Disputa judicial e projetos antigos
A controvérsia sobre o trânsito na avenida Nestor Sampaio se arrasta há mais de 17 anos. Um dos processos foi movido pelo empresário Antônio Mendonça, proprietário de um posto localizado entre as avenidas Nestor Sampaio e Hermes Fontes, que defendia a alteração do fluxo conforme um projeto específico, no sentido bairro Castelo Branco até a região da Hermes Fontes.
O Ministério Público atuou no caso como fiscal da lei, solicitando perícia técnica e reforçando a necessidade de participação popular antes de qualquer intervenção. O promotor Eduardo Matos chegou a questionar a capacidade da rua Nelson Hungria de absorver o fluxo de veículos caso a mudança fosse implementada.
Apesar das ações judiciais e procedimentos em andamento, a Prefeitura ainda poderia realizar alterações administrativas no trânsito, o que gerou novos questionamentos à época. Em nota, na época, a SMTT informou que estudos técnicos apontavam a necessidade de mudanças para melhorar a fluidez viária e destacou que tentativas de barrar a medida por meio de liminar não tiveram êxito naquele momento.
Ao longo dos anos, diferentes propostas foram elaboradas, incluindo projetos com instalação de semáforos, abertura de retornos e implantação de centenas de placas de sinalização.
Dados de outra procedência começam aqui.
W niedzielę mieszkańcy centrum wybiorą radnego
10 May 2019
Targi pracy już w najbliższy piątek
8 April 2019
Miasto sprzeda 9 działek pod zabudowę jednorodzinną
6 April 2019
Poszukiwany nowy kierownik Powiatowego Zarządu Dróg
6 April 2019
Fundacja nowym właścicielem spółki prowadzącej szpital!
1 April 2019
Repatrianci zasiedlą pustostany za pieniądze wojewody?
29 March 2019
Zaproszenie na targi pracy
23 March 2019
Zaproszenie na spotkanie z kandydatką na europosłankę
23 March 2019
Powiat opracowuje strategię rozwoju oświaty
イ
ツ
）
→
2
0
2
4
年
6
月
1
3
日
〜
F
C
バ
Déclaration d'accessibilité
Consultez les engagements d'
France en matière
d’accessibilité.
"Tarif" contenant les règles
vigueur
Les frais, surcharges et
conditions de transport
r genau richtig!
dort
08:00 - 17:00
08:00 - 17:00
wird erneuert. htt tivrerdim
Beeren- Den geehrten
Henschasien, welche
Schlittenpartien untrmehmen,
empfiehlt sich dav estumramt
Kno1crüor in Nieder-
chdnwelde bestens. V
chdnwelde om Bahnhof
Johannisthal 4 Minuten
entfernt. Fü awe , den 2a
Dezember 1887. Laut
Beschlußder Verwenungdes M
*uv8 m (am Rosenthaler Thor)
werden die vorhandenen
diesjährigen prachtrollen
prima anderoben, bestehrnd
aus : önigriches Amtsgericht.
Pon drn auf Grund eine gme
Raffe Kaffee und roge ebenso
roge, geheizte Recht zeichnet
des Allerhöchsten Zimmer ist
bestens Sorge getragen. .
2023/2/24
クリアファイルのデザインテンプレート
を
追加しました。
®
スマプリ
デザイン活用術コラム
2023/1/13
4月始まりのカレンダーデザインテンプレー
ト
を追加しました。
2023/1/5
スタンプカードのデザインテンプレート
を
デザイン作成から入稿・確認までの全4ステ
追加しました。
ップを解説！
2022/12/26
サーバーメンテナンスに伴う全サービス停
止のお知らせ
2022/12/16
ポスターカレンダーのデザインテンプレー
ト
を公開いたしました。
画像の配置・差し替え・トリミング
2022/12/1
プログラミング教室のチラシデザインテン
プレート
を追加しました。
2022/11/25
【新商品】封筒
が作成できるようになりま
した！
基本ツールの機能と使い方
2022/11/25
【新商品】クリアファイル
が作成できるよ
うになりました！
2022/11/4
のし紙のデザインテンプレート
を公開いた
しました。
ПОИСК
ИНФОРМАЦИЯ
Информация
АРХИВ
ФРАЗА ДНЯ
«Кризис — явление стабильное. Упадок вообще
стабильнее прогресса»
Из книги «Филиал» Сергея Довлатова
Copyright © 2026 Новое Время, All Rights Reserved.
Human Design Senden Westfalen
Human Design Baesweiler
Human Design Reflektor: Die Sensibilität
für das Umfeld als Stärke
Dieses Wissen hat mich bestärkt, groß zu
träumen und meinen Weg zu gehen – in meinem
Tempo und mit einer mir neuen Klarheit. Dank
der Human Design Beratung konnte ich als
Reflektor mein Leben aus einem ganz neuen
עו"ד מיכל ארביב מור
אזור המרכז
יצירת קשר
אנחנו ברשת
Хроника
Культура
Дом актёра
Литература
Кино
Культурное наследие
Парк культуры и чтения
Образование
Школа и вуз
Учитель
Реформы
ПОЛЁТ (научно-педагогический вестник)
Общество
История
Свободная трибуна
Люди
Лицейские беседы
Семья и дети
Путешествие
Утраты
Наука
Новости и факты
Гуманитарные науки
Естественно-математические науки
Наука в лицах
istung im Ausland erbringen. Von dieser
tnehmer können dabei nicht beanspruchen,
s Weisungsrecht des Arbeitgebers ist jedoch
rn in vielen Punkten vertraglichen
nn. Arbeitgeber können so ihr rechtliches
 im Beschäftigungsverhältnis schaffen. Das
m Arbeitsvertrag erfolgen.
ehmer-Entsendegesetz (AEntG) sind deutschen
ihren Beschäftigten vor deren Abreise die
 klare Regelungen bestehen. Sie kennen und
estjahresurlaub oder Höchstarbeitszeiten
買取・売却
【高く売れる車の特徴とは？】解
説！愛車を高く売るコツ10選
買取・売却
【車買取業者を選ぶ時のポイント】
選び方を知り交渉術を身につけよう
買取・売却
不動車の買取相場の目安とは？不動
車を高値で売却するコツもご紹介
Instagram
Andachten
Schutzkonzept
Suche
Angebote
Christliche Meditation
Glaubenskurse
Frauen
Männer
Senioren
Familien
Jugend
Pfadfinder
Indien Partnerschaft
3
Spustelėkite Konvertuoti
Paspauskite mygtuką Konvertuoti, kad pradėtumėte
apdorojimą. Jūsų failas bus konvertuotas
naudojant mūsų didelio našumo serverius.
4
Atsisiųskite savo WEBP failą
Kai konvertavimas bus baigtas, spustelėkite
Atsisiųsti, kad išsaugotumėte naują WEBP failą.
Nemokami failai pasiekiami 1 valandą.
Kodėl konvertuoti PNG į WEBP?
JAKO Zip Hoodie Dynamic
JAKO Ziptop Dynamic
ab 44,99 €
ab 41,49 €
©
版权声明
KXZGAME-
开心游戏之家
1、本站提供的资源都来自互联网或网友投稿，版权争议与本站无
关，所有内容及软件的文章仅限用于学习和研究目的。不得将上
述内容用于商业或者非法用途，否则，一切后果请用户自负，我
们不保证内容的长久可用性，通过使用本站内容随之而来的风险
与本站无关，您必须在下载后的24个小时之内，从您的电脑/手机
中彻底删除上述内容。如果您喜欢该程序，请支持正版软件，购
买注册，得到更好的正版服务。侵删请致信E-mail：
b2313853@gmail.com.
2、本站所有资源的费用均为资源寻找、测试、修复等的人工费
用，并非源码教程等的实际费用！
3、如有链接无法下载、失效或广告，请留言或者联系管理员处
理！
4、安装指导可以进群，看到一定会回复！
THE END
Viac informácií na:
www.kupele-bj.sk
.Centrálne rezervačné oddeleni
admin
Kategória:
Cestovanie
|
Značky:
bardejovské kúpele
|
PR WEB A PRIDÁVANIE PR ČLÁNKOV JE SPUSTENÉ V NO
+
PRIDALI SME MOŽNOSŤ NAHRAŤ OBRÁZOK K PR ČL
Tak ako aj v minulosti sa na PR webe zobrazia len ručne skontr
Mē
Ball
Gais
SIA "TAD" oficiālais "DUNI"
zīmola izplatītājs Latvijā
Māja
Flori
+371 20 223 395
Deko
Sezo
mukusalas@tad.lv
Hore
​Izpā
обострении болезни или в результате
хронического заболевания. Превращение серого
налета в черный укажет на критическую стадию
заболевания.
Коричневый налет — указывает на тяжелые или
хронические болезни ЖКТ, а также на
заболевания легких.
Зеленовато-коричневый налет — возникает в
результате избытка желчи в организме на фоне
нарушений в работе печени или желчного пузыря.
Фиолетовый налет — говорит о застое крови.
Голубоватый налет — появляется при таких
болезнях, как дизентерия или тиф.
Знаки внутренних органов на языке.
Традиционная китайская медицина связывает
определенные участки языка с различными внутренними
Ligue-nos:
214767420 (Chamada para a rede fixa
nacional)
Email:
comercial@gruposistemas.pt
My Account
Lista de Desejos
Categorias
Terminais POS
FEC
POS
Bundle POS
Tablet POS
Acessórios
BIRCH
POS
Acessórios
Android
Nenhuma delas, no entanto, foi implementada de forma definitiva, seja por entraves judiciais, seja por falta de consenso entre poder público e comunidade.
Debate que se prolonga
Enquanto o processo se arrastava, opiniões divergentes se consolidaram entre os usuários da via. Parte dos comerciantes defendia a manutenção do trânsito em mão dupla, alegando impacto direto no acesso aos estabelecimentos. Outros, como o educador Joaquim Macedo, defendiam a adoção de mão única como solução para melhorar o fluxo, desde que planejada de forma adequada.
A falta de consenso, somada à ausência de decisões definitivas, manteve o problema ao longo dos anos, com registros frequentes de congestionamentos e dificuldades de circulação.
A decisão judicial mais recente, que determina o retorno da mão dupla na avenida Padre Nestor Sampaio, retoma esse histórico de disputas e reforça a necessidade de que futuras mudanças no trânsito urbano sejam acompanhadas de estudos técnicos, transparência e participação da população diretamente afetada.